→ Exercise instructions: Start the copy at the line containing "Picture 11: the" and run it through the last line of the records. Repeat each line exactly; omit pictures.

→ Dataset excerpts:
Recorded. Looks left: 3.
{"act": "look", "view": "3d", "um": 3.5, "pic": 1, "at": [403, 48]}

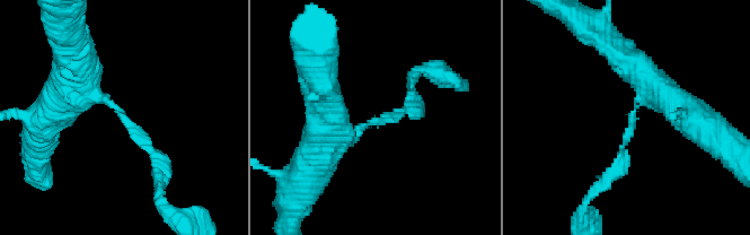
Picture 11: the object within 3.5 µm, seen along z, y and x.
{"arm_widths_nm": [100, 450], "why": "need the tissue", "act": "look", "view": "em", "slice": "planes", "show": "tint", "pic": 11, "at": [120, 115]}

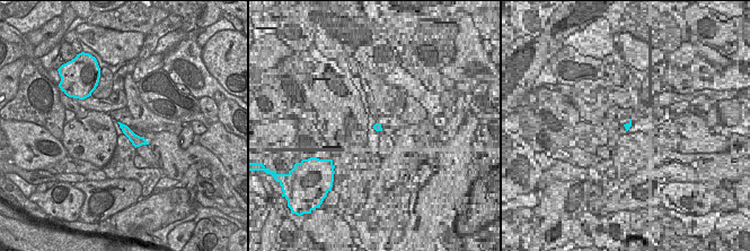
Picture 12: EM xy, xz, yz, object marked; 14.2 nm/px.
{"act": "leave", "runs_along": {"pic": 11, "px": [[63, 97], [105, 97], [160, 174]]}, "found": "all the same cell"}

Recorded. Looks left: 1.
{"act": "stop", "edits": [], "rest": "unchecked"}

→ Solution:
Picture 11: the object within 3.5 µm, seen along z, y and x.
{"arm_widths_nm": [100, 450], "why": "need the tissue", "act": "look", "view": "em", "slice": "planes", "show": "tint", "pic": 11, "at": [120, 115]}

Picture 12: EM xy, xz, yz, object marked; 14.2 nm/px.
{"act": "leave", "runs_along": {"pic": 11, "px": [[63, 97], [105, 97], [160, 174]]}, "found": "all the same cell"}

Recorded. Looks left: 1.
{"act": "stop", "edits": [], "rest": "unchecked"}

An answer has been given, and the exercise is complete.